- [Work to be completed] Extract, word for word, the lines of the records from their start through the line containing "Rede zurzeit über". Leave the pictures out of your answer.

_____

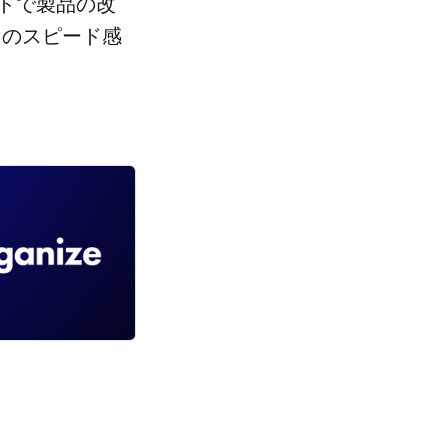
ドで製品の改
そのスピード感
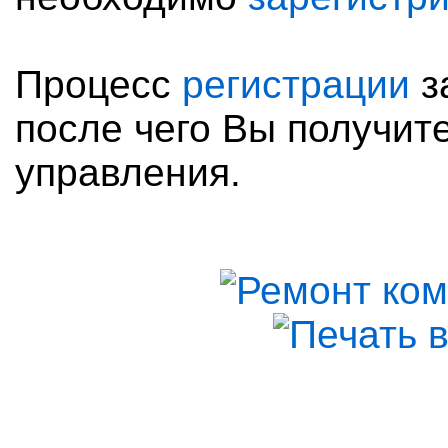
Процесс
регистрации
з
после чего Вы получите
управления.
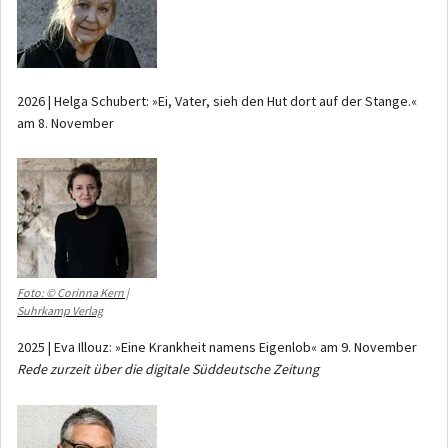
2026 | Helga Schubert: »Ei, Vater, sieh den Hut dort auf der Stange.«
am 8. November
Foto: © Corinna Kern |
Suhrkamp Verlag
2025 | Eva Illouz: »Eine Krankheit namens Eigenlob« am 9. November
Rede zurzeit über die digitale Süddeutsche Zeitung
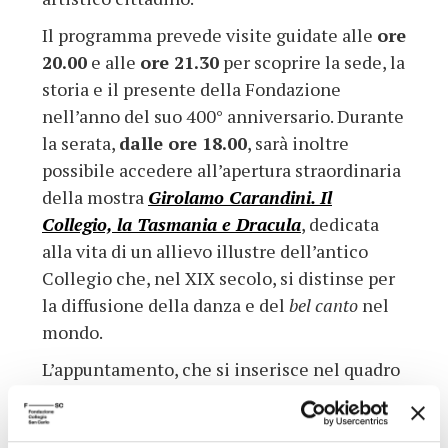
Il programma prevede visite guidate alle
ore
20.00
e alle
ore 21.30
per scoprire la sede, la
storia e il presente della Fondazione
nell’anno del suo 400° anniversario. Durante
la serata,
dalle ore 18.00
, sarà inoltre
possibile accedere all’apertura straordinaria
della mostra
Girolamo Carandini. Il
Collegio, la Tasmania e Dracula
, dedicata
alla vita di un allievo illustre dell’antico
Collegio che, nel XIX secolo, si distinse per
la diffusione della danza e del
bel canto
nel
mondo.
L’appuntamento, che si inserisce nel quadro
delle iniziative promosse dal
Comune di
Modena
e dal
Ministero della Cultura
, è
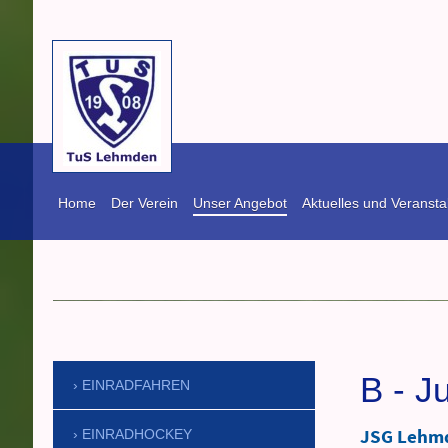
Home
Der Verein
Unser Angebot
Aktuelles und Veransta
TuS Lehmden vo
B - J
EINRADFAHREN
JSG Lehm
EINRADHOCKEY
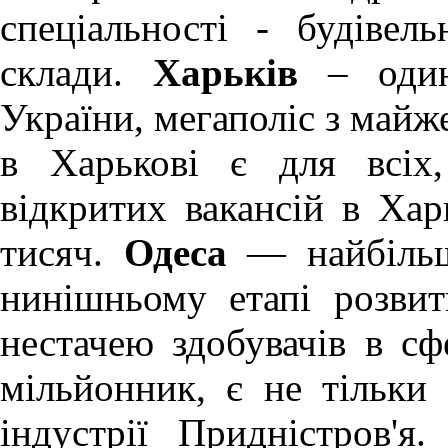
спеціальності - будівел
склади.
Харьків
– один
України, мегаполіс з май
в Харькові
є для всіх, 
відкритих вакансій в Хар
тисяч.
Одеса
— найбільш
нинішньому етапі розви
нестачею здобувачів в сф
мільйонник, є не тільки
індустрії Придністров'я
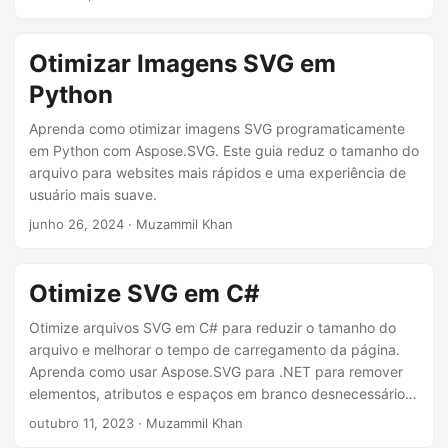
ã
o
Otimizar Imagens SVG em
Python
Aprenda como otimizar imagens SVG programaticamente
em Python com Aspose.SVG. Este guia reduz o tamanho do
arquivo para websites mais rápidos e uma experiência de
usuário mais suave.
junho 26, 2024
· Muzammil Khan
Otimize SVG em C#
Otimize arquivos SVG em C# para reduzir o tamanho do
arquivo e melhorar o tempo de carregamento da página.
Aprenda como usar Aspose.SVG para .NET para remover
elementos, atributos e espaços em branco desnecessários
de seus SVGs.
outubro 11, 2023
· Muzammil Khan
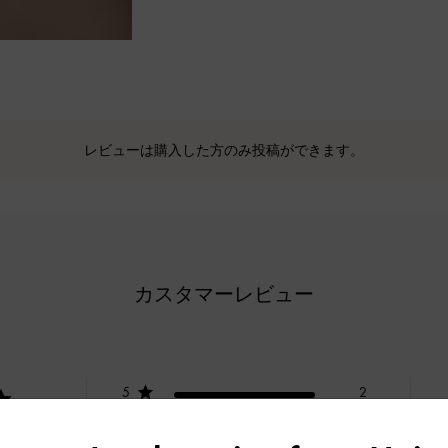
レビューは購入した方のみ投稿ができます。
カスタマーレビュー
5
2
4
0
基づく
3
0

_____

- [Written solution]
ドで製品の改
そのスピード感
Процесс
регистрации
з
после чего Вы получите
управления.
2026 | Helga Schubert: »Ei, Vater, sieh den Hut dort auf der Stange.«
am 8. November
Foto: © Corinna Kern |
Suhrkamp Verlag
2025 | Eva Illouz: »Eine Krankheit namens Eigenlob« am 9. November
Rede zurzeit über die digitale Süddeutsche Zeitung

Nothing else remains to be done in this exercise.